21 de janeiro de 2006

Fanzines "O Senhorio". AAVV (auto-edição)



Com alguns dos mesmos elementos de fanzines já aqui debatidos, vieram parar-me às mãos mais três publicações que se apresentam separadamente, com títulos e uma estrutura que lhes são próprios, a cada um dos objectos, mas que podem também ser lidos como um projecto contínuo: eis "O Senhorio". Este nome deriva de um espaço no Porto onde os artistas se reúnem, apresentam expondo os seus trabalhos, ou seja, pelo que pude compreender, que funciona como uma espécie de atelier de encontro, se não mesmo de trabalho.

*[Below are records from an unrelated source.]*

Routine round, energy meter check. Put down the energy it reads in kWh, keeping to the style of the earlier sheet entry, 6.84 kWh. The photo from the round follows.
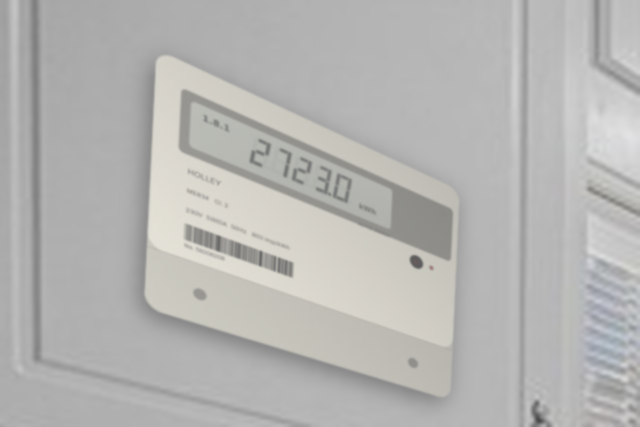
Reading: 2723.0 kWh
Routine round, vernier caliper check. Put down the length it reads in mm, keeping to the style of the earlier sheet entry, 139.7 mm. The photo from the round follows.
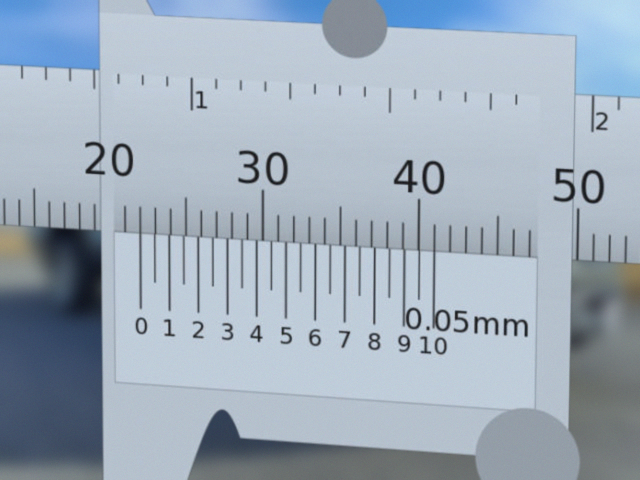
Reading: 22.0 mm
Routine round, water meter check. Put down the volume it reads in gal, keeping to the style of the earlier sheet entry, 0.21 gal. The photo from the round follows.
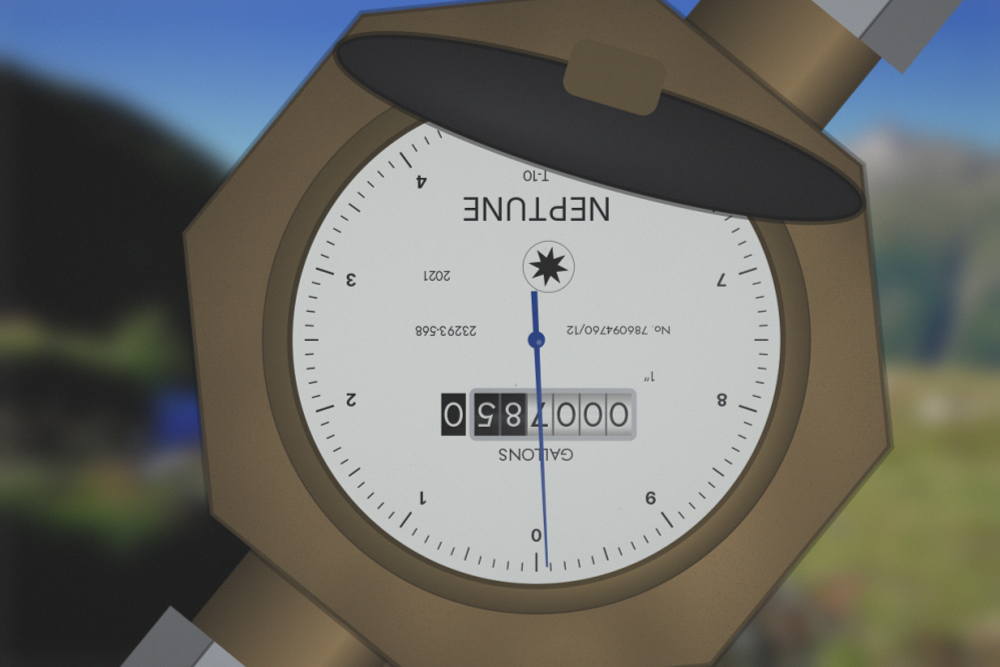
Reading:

Uma outra aproximação aos fanzines aqui antes debatidos é uma certa posição para com o círculo da produção e divulgação das artes visuais contemporâneas, ditas maiores ou da Alta Cultura (ou outro epíteto qualquer que julguem mais adequado). No entanto, uma diferença imediata é que esse "ataque", pela via do gozo, da subversão humorística, da reapropriação de algumas das suas estratégias ou unidades de linguagem idênticas para fins muito próprios, é muito mais directo e visível. Por um lado são referências nem sempre veladas a um "material de pensamento" (ou de mera citação) utilizado por artistas, ou directa e humoristicamente a experiências tipificadas - como nos exemplos d'"O Cantinho de Serralves", a Dra. Schmuckgeschaft, os classificados especializados, ou a personagem do Professor Catedrático. Mas essa reapropriação de estratégias da experimentação, que nem sempre é apanágio ou território fechado - não obstante a História da(s) Arte(s) ou uma certa linha de crendice cultural - das Artes Visuais, muitas vezes tomam um desvio tal que acabam por surgir precisamente criações de um franco interesse formal e esteticizante, o que não é de forma alguma para ser tomado de uma forma traumática nem busca ser redutor. A meu ver, o número que reúne num só fôlego os maiores trunfos é o de Maio de 2005 (intitulado Pingue, com uma epígrafe de Fedro que poderá apontar para o grande paradoxo da existência das fanzines de banda desenhada, na eterna discussão das vontades de criação vs. público), com "O meu enxoval em seis passos", que me faz recordar uma Renée French mais controlada em termos de referencialidade no real, mas com a mesma verve feminina em desmistificar papéis sociais, os retratos de "caça e actividades ao ar livre" com os desenhos do profícuo e virtuoso Carlos Pinheiro, e umas tiras curtíssimas e histórias de estrutura livre de Nuno Sousa. Surgem em todos os números mais episódios do Senhor Pinhão, de Miguel Carneiro, e as pranchas "diárias" de Marco Mendes, já aqui discutidas.
A presença do material já citado, e ainda de pequenos "objectos gráficos", de "personagens" (ou melhor, characters), de intervenções várias poderão tanto nos fazer lembrar os mais acabados sketches curtos dos Monty Python aquando versavam figuras da Grande Cultura, como projectos (já aqui indicados antes pelas mesmas razões) portugueses como os do trio que se viria a conhecer nas Artes como Sparring Partners, muitos dos fanzines femininos dos anos 80/90, entre até trabalhos de autores como Pedro Proença - que me veio à mente pelos desenhos de uma contracapa de Nuno Sousa -, o qual já autorou um livro de banda desenhada (ou ilustrado, se preferirem, ainda que considere eu Edward Gorey um autor do "nosso" território lato), The Great Tantric Ganster (Fenda).
O único senão está na forma como os nomes dos autores são apresentados, uma lista não organizada, impedindo o leitor normal de entender a quem atribuir os trabalhos (eu próprio posso ter aqui incorrido nalgum erro, afora as não-atribuições). Mas essa é uma responsabilidade que deve ser desde logo assumida na liberdade de edição de um fanzine.